*ABOUT THIS EXERCISE*.
The entries are to be written out word for word, with their images left out.

*EXTRACTED DATA*.
☆ ☆ ☆

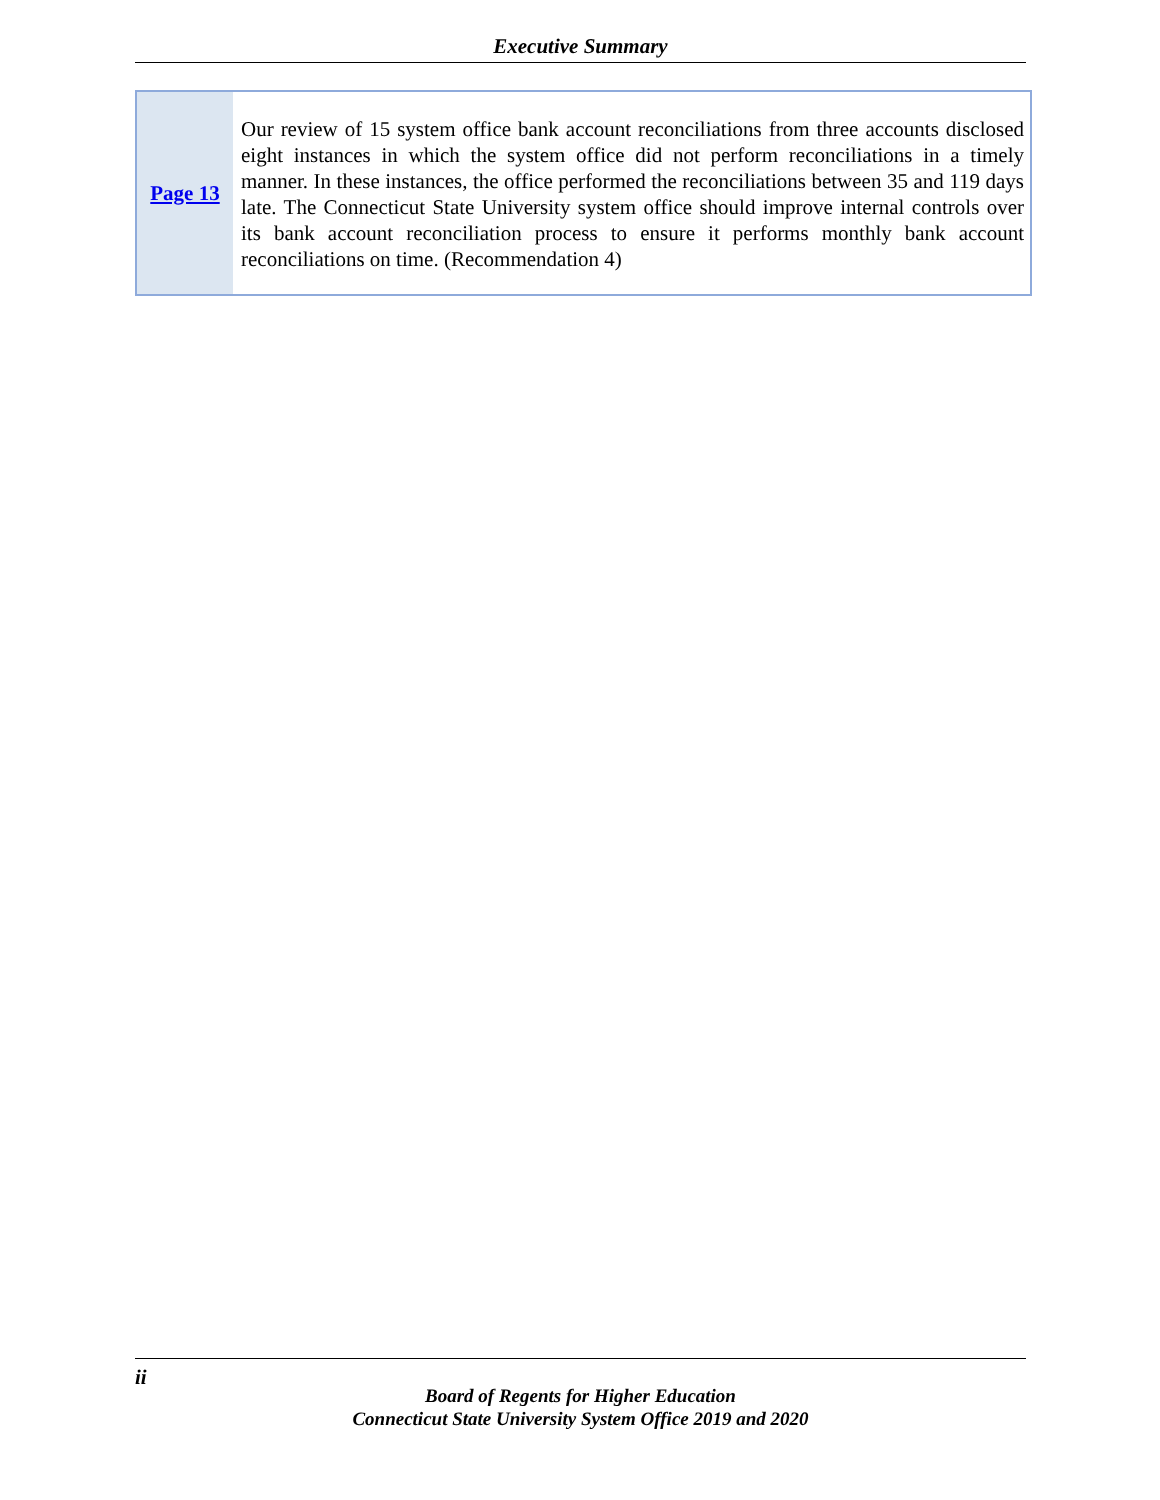Executive Summary
| Page 13 | Our review of 15 system office bank account reconciliations from three accounts disclosed eight instances in which the system office did not perform reconciliations in a timely manner. In these instances, the office performed the reconciliations between 35 and 119 days late. The Connecticut State University system office should improve internal controls over its bank account reconciliation process to ensure it performs monthly bank account reconciliations on time. (Recommendation 4) |
ii
Board of Regents for Higher Education
Connecticut State University System Office 2019 and 2020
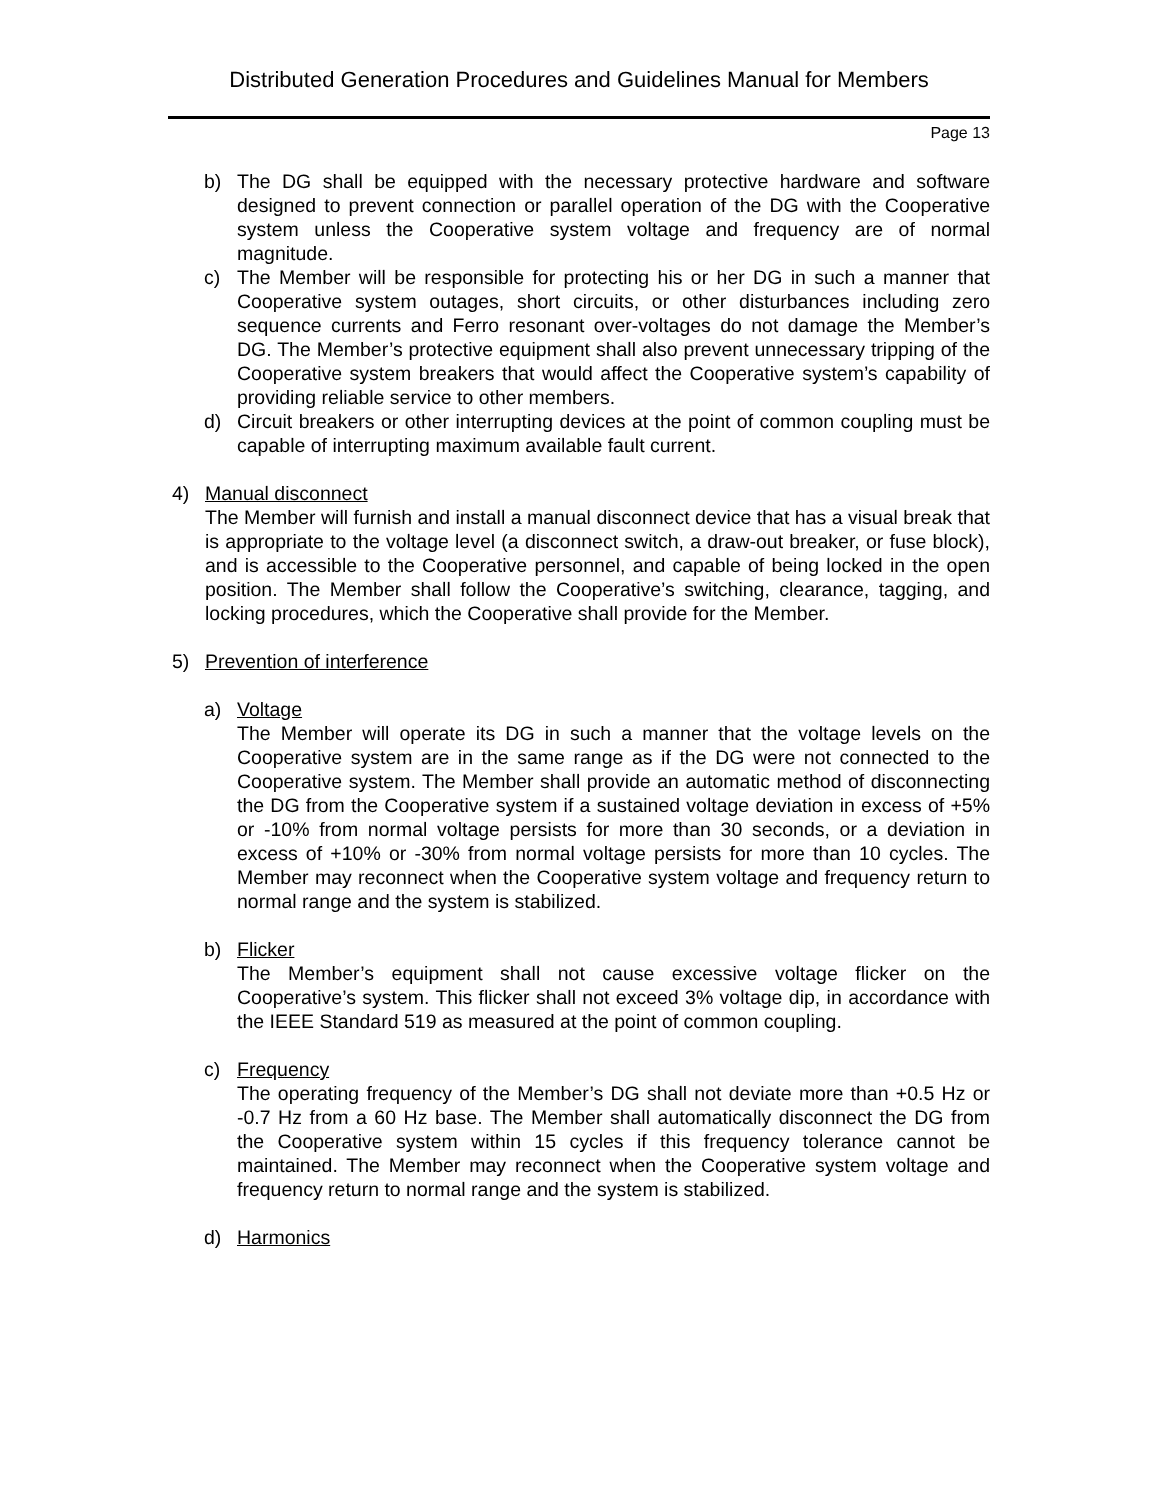Distributed Generation Procedures and Guidelines Manual for Members
Page 13
b) The DG shall be equipped with the necessary protective hardware and software designed to prevent connection or parallel operation of the DG with the Cooperative system unless the Cooperative system voltage and frequency are of normal magnitude.
c) The Member will be responsible for protecting his or her DG in such a manner that Cooperative system outages, short circuits, or other disturbances including zero sequence currents and Ferro resonant over-voltages do not damage the Member’s DG. The Member’s protective equipment shall also prevent unnecessary tripping of the Cooperative system breakers that would affect the Cooperative system’s capability of providing reliable service to other members.
d) Circuit breakers or other interrupting devices at the point of common coupling must be capable of interrupting maximum available fault current.
4) Manual disconnect
The Member will furnish and install a manual disconnect device that has a visual break that is appropriate to the voltage level (a disconnect switch, a draw-out breaker, or fuse block), and is accessible to the Cooperative personnel, and capable of being locked in the open position. The Member shall follow the Cooperative’s switching, clearance, tagging, and locking procedures, which the Cooperative shall provide for the Member.
5) Prevention of interference
a) Voltage
The Member will operate its DG in such a manner that the voltage levels on the Cooperative system are in the same range as if the DG were not connected to the Cooperative system. The Member shall provide an automatic method of disconnecting the DG from the Cooperative system if a sustained voltage deviation in excess of +5% or -10% from normal voltage persists for more than 30 seconds, or a deviation in excess of +10% or -30% from normal voltage persists for more than 10 cycles. The Member may reconnect when the Cooperative system voltage and frequency return to normal range and the system is stabilized.
b) Flicker
The Member’s equipment shall not cause excessive voltage flicker on the Cooperative’s system. This flicker shall not exceed 3% voltage dip, in accordance with the IEEE Standard 519 as measured at the point of common coupling.
c) Frequency
The operating frequency of the Member’s DG shall not deviate more than +0.5 Hz or -0.7 Hz from a 60 Hz base. The Member shall automatically disconnect the DG from the Cooperative system within 15 cycles if this frequency tolerance cannot be maintained. The Member may reconnect when the Cooperative system voltage and frequency return to normal range and the system is stabilized.
d) Harmonics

☆ ☆ ☆

*RESPONSE FOR THIS EXERCISE*.
Executive Summary
| Page 13 | Our review of 15 system office bank account reconciliations from three accounts disclosed eight instances in which the system office did not perform reconciliations in a timely manner. In these instances, the office performed the reconciliations between 35 and 119 days late. The Connecticut State University system office should improve internal controls over its bank account reconciliation process to ensure it performs monthly bank account reconciliations on time. (Recommendation 4) |
ii
Board of Regents for Higher Education
Connecticut State University System Office 2019 and 2020
Distributed Generation Procedures and Guidelines Manual for Members
Page 13
b) The DG shall be equipped with the necessary protective hardware and software designed to prevent connection or parallel operation of the DG with the Cooperative system unless the Cooperative system voltage and frequency are of normal magnitude.
c) The Member will be responsible for protecting his or her DG in such a manner that Cooperative system outages, short circuits, or other disturbances including zero sequence currents and Ferro resonant over-voltages do not damage the Member’s DG. The Member’s protective equipment shall also prevent unnecessary tripping of the Cooperative system breakers that would affect the Cooperative system’s capability of providing reliable service to other members.
d) Circuit breakers or other interrupting devices at the point of common coupling must be capable of interrupting maximum available fault current.
4) Manual disconnect
The Member will furnish and install a manual disconnect device that has a visual break that is appropriate to the voltage level (a disconnect switch, a draw-out breaker, or fuse block), and is accessible to the Cooperative personnel, and capable of being locked in the open position. The Member shall follow the Cooperative’s switching, clearance, tagging, and locking procedures, which the Cooperative shall provide for the Member.
5) Prevention of interference
a) Voltage
The Member will operate its DG in such a manner that the voltage levels on the Cooperative system are in the same range as if the DG were not connected to the Cooperative system. The Member shall provide an automatic method of disconnecting the DG from the Cooperative system if a sustained voltage deviation in excess of +5% or -10% from normal voltage persists for more than 30 seconds, or a deviation in excess of +10% or -30% from normal voltage persists for more than 10 cycles. The Member may reconnect when the Cooperative system voltage and frequency return to normal range and the system is stabilized.
b) Flicker
The Member’s equipment shall not cause excessive voltage flicker on the Cooperative’s system. This flicker shall not exceed 3% voltage dip, in accordance with the IEEE Standard 519 as measured at the point of common coupling.
c) Frequency
The operating frequency of the Member’s DG shall not deviate more than +0.5 Hz or -0.7 Hz from a 60 Hz base. The Member shall automatically disconnect the DG from the Cooperative system within 15 cycles if this frequency tolerance cannot be maintained. The Member may reconnect when the Cooperative system voltage and frequency return to normal range and the system is stabilized.
d) Harmonics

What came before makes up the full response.